Today 26 schools are closing in Baltimore. They are being closed to “right size” the school district. The city’s population has been steadily declining for many years and the district, once home to over 100,000 students, is now at about 82,000. In 2013, education leaders released a report that declared many of the city’s schools under-utilized, and put them on the chopping block.
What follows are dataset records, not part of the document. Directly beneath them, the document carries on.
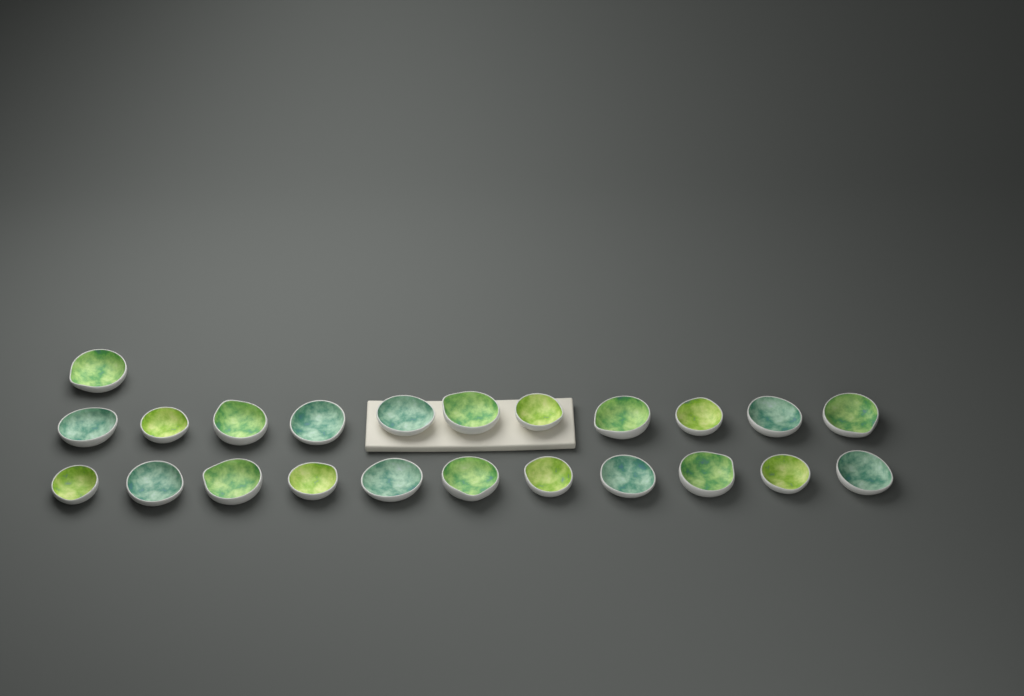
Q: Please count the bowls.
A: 23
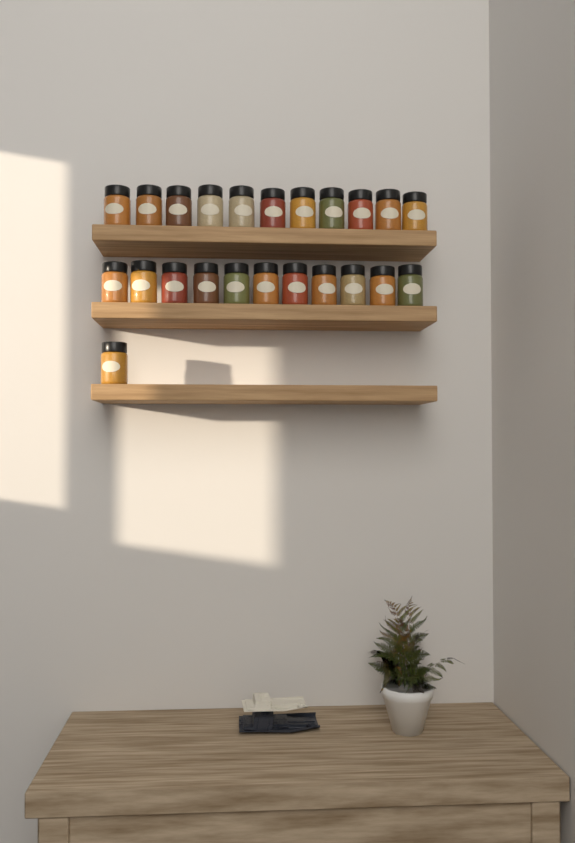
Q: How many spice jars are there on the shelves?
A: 23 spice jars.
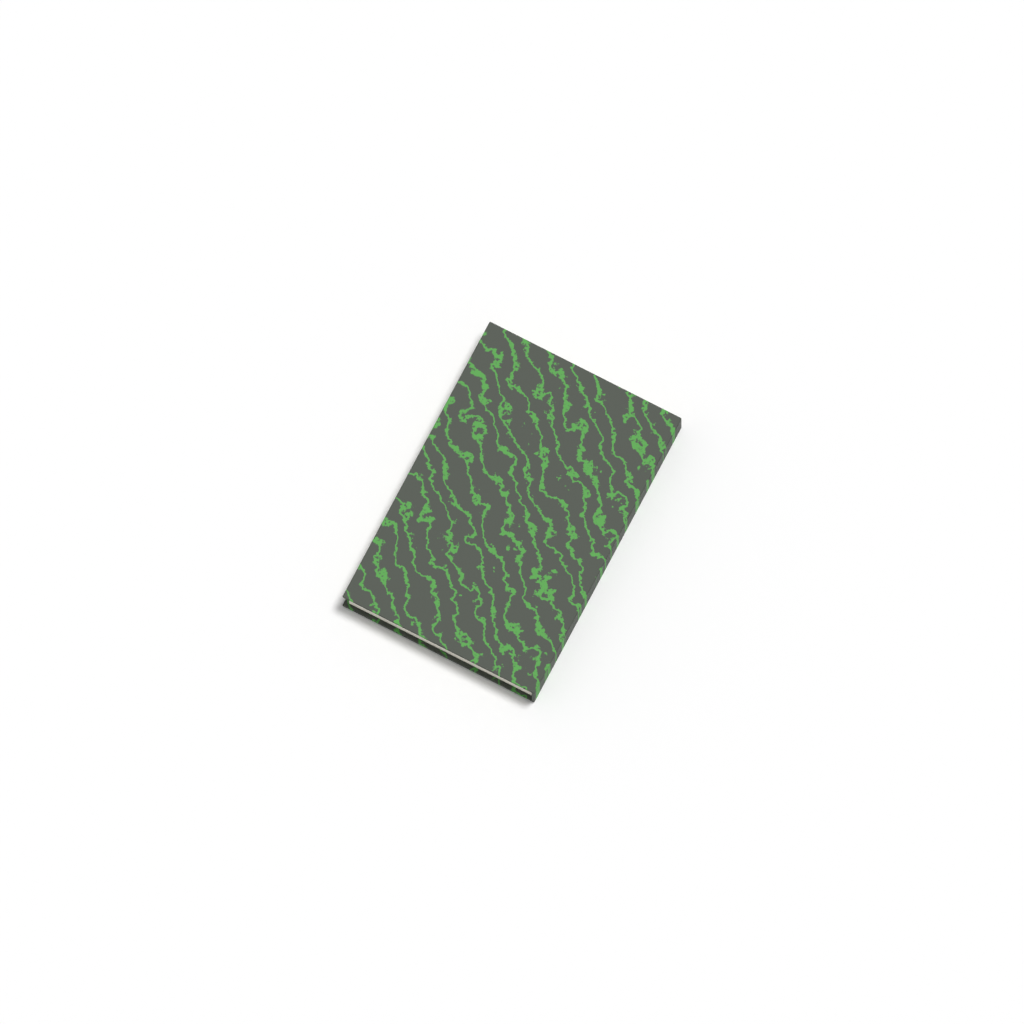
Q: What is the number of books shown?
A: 1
The school closing plan is not just about having the right number of schools for the population, but it is also part of a new story that Baltimore is trying to write for itself. After decades of disinvestment, and a recent series of protests, the city is trying to usher in a new phase that will address its seemingly impenetrable cycle of poverty. The city will renovate its remaining schools under something called the 21st century plan and launch an “innovation district” in the middle of the city. No more blight and vacant buildings, but a district where new residents will live, tech entrepreneurs and members of the creative class.
These plans exclude current residents from Baltimore’s new iteration. Current residents, most of whom are African-American and middle and low income, struggle with basic needs. These are folks who send their children to schools like Westside Elementary, which will be closing in 2016 due to under-enrollment and poor performance. Still, the school is home to an active community school program, which provides a food pantry, enrichment programs, and medical services to. Although it is not a high performing school, Westside is a neighborhood anchor. And as social psychologist Michelle Fine states, “a school is a neighborhood resource, even when it is producing devastating outcomes for kids.”
However, the new plans for Baltimore do not imagine schools as neighborhood resources, Rather, the remaining schools in the city will be renovated to serve a new kind of resident, one that can bring more of their own resources to Baltimore, not one that will need resources. While the city desperately needs an economic boost, the current residents are not seen as central to this new chapter in Baltimore’s history. Like the statue in front of Eastern High School, they will be moved and replaced by something more useful.